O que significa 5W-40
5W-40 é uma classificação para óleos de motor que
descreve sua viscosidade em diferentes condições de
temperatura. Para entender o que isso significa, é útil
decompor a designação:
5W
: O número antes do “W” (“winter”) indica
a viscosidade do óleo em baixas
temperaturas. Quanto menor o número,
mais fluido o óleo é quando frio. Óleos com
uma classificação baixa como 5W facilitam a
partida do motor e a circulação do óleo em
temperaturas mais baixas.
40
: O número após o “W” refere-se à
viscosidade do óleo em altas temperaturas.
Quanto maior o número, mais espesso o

######

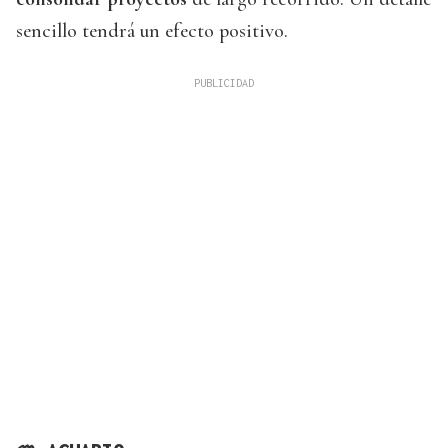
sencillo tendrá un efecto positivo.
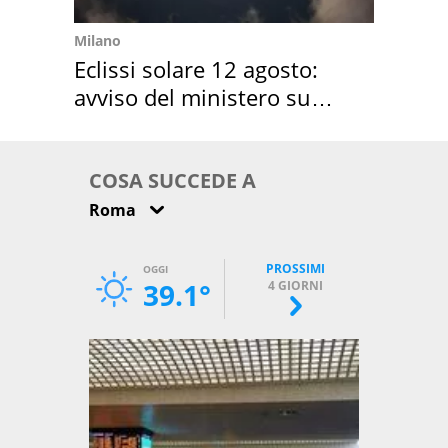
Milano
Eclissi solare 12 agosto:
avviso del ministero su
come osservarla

######

## WHAT IS BEING ASKED:
Whenever a line of the data holds the string "classificação", pick that line out.

## SOLUTION TO THE PROBLEM:
5W-40 é uma classificação para óleos de motor que
uma classificação baixa como 5W facilitam a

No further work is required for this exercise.